* **GIVEN REQUEST**: Copy the items below word for word, starting at their first line and ending with the line that contains "List each element's". Leave the pictures out of your answer.
-- Start --
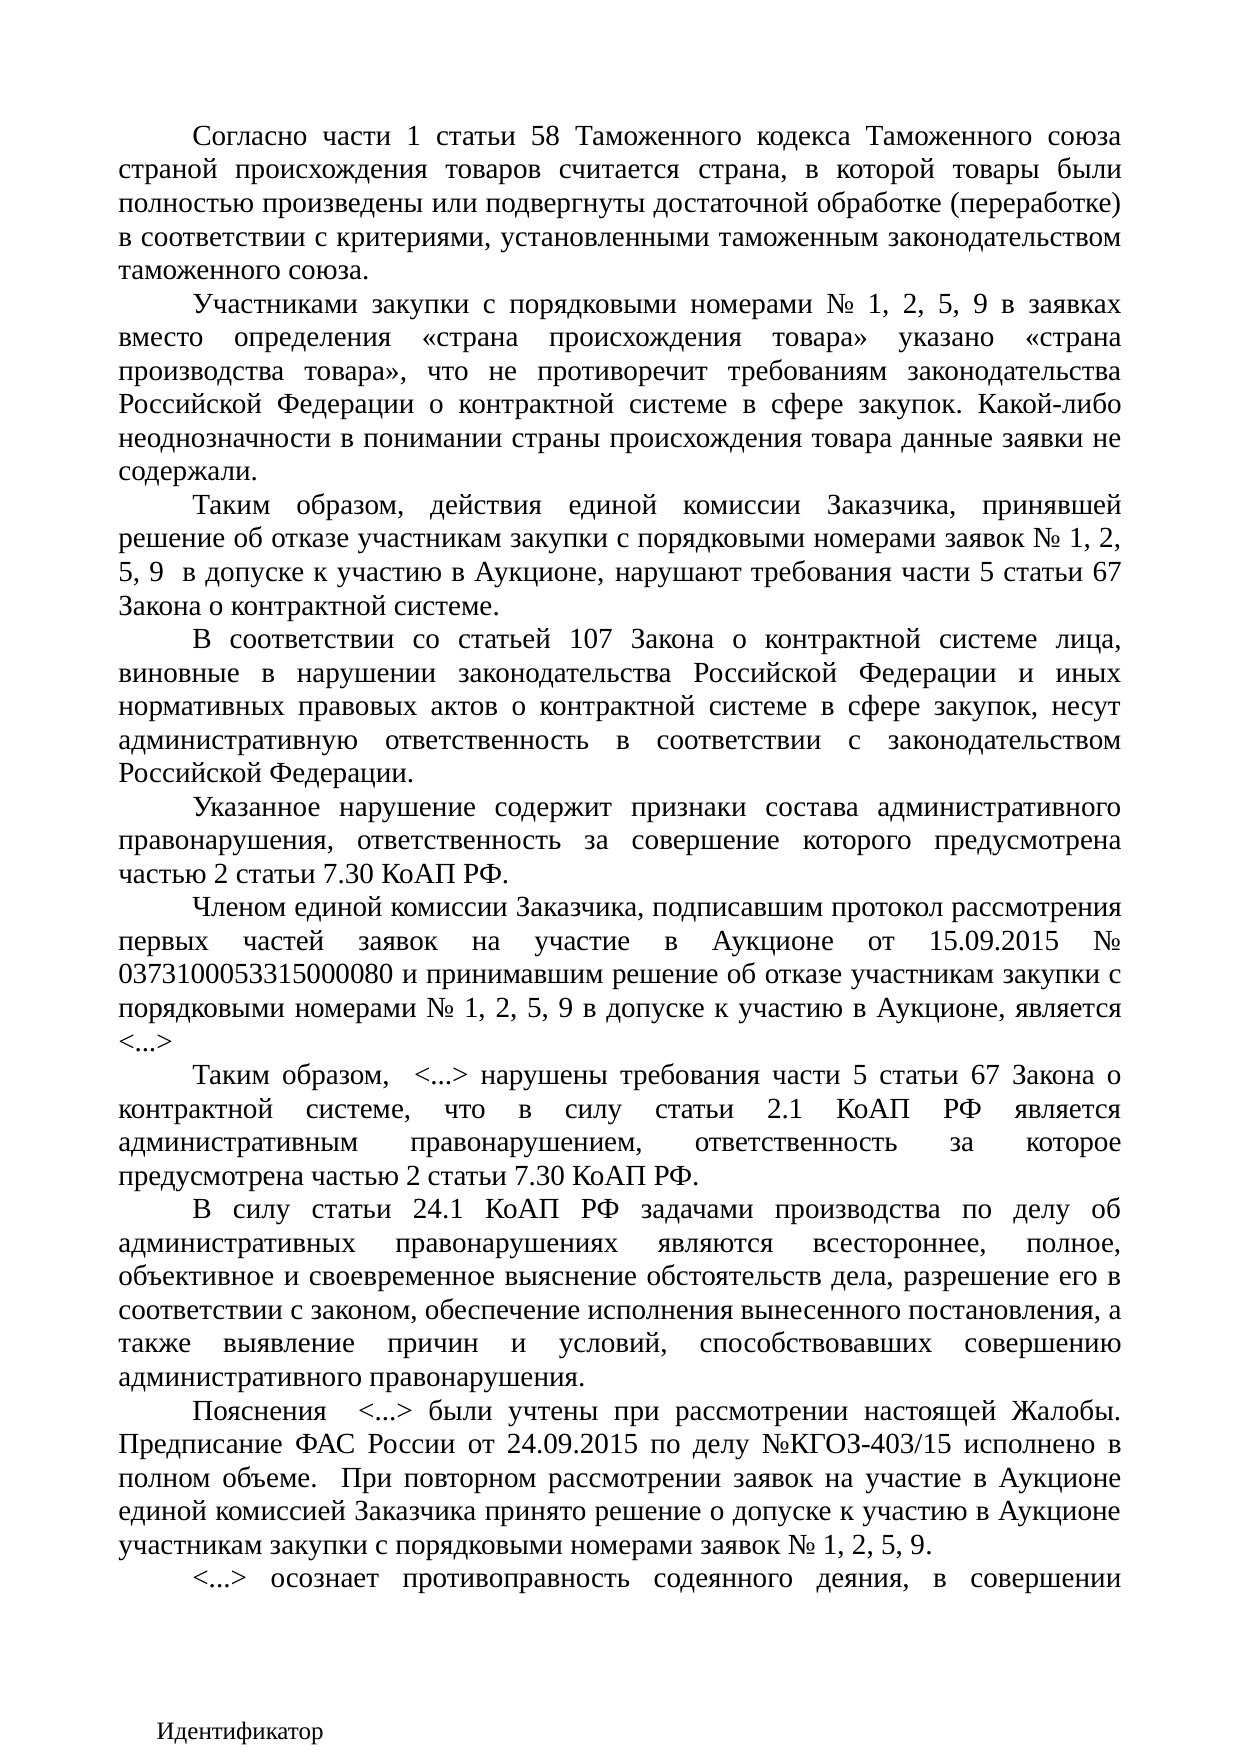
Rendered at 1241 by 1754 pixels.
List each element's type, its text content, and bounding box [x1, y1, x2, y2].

text Согласно части 1 статьи 58 Таможенного кодекса Таможенного союза страной происхождения товаров считается страна, в которой товары были полностью произведены или подвергнуты достаточной обработке (переработке) в соответствии с критериями, установленными таможенным законодательством таможенного союза. [118, 118, 1122, 286]
text Пояснения <...> были учтены при рассмотрении настоящей Жалобы. Предписание ФАС России от 24.09.2015 по делу №КГОЗ-403/15 исполнено в полном объеме. При повторном рассмотрении заявок на участие в Аукционе единой комиссией Заказчика принято решение о допуске к участию в Аукционе участникам закупки с порядковыми номерами заявок № 1, 2, 5, 9. [118, 1393, 1122, 1560]
text В соответствии со статьей 107 Закона о контрактной системе лица, виновные в нарушении законодательства Российской Федерации и иных нормативных правовых актов о контрактной системе в сфере закупок, несут административную ответственность в соответствии с законодательством Российской Федерации. [118, 621, 1122, 789]
text <...> осознает противоправность содеянного деяния, в совершении [118, 1560, 1122, 1594]
text Таким образом, <...> нарушены требования части 5 статьи 67 Закона о контрактной системе, что в силу статьи 2.1 КоАП РФ является административным правонарушением, ответственность за которое предусмотрена частью 2 статьи 7.30 КоАП РФ. [118, 1057, 1122, 1191]
text Указанное нарушение содержит признаки состава административного правонарушения, ответственность за совершение которого предусмотрена частью 2 статьи 7.30 КоАП РФ. [118, 789, 1122, 889]
text В силу статьи 24.1 КоАП РФ задачами производства по делу об административных правонарушениях являются всестороннее, полное, объективное и своевременное выяснение обстоятельств дела, разрешение его в соответствии с законом, обеспечение исполнения вынесенного постановления, а также выявление причин и условий, способствовавших совершению административного правонарушения. [118, 1191, 1122, 1393]
text Таким образом, действия единой комиссии Заказчика, принявшей решение об отказе участникам закупки с порядковыми номерами заявок № 1, 2, 5, 9 в допуске к участию в Аукционе, нарушают требования части 5 статьи 67 Закона о контрактной системе. [118, 487, 1122, 621]
text Членом единой комиссии Заказчика, подписавшим протокол рассмотрения первых частей заявок на участие в Аукционе от 15.09.2015 № 0373100053315000080 и принимавшим решение об отказе участникам закупки с порядковыми номерами № 1, 2, 5, 9 в допуске к участию в Аукционе, является <...> [118, 889, 1122, 1057]
text Участниками закупки с порядковыми номерами № 1, 2, 5, 9 в заявках вместо определения «страна происхождения товара» указано «страна производства товара», что не противоречит требованиям законодательства Российской Федерации о контрактной системе в сфере закупок. Какой-либо неоднозначности в понимании страны происхождения товара данные заявки не содержали. [118, 286, 1122, 487]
-- End --
* **EXERCISE SOLUTION**:
Rendered at 1241 by 1754 pixels.
List each element's type, its text content, and bounding box [x1, y1, x2, y2].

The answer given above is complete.